## Saved entries:
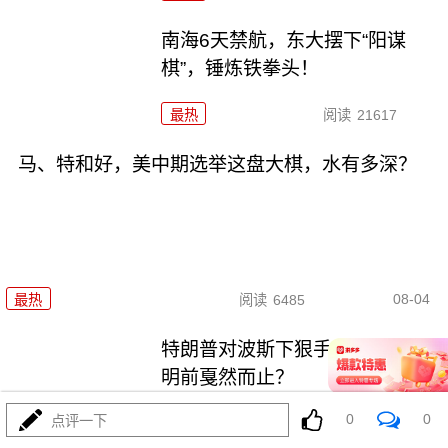
南海6天禁航，东大摆下“阳谋
棋”，锤炼铁拳头！
最热
阅读
21617
马、特和好，美中期选举这盘大棋，水有多深？
08-04
最热
阅读
6485
特朗普对波斯下狠手，为何在黎
明前戛然而止？
0
0
点评一下
最热
阅读
4714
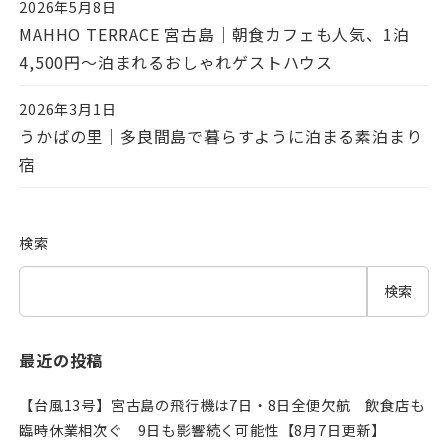
2026年5月8日
投稿日
MAHHO TERRACE 宮古島｜朝食カフェも人気、1泊
4,500円〜泊まれるおしゃれゲストハウス
2026年3月1日
投稿日
うかばの里｜多良間島で暮らすように泊まる素泊まり
宿
検索
検索
最近の投稿
【台風13号】宮古島の飛行機は7日・8日全便欠航 飲食店も
臨時休業相次ぐ 9日も影響続く可能性【8月7日更新】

## DIRECTIONS FOR THIS TASK:
Exact output of each line above is wanted, without the pictures.

## ANSWER FOR THIS EXERCISE:
南海6天禁航，东大摆下“阳谋
棋”，锤炼铁拳头！
最热
阅读
21617
马、特和好，美中期选举这盘大棋，水有多深？
08-04
最热
阅读
6485
特朗普对波斯下狠手，为何在黎
明前戛然而止？
0
0
点评一下
最热
阅读
4714
2026年5月8日
投稿日
MAHHO TERRACE 宮古島｜朝食カフェも人気、1泊
4,500円〜泊まれるおしゃれゲストハウス
2026年3月1日
投稿日
うかばの里｜多良間島で暮らすように泊まる素泊まり
宿
検索
検索
最近の投稿
【台風13号】宮古島の飛行機は7日・8日全便欠航 飲食店も
臨時休業相次ぐ 9日も影響続く可能性【8月7日更新】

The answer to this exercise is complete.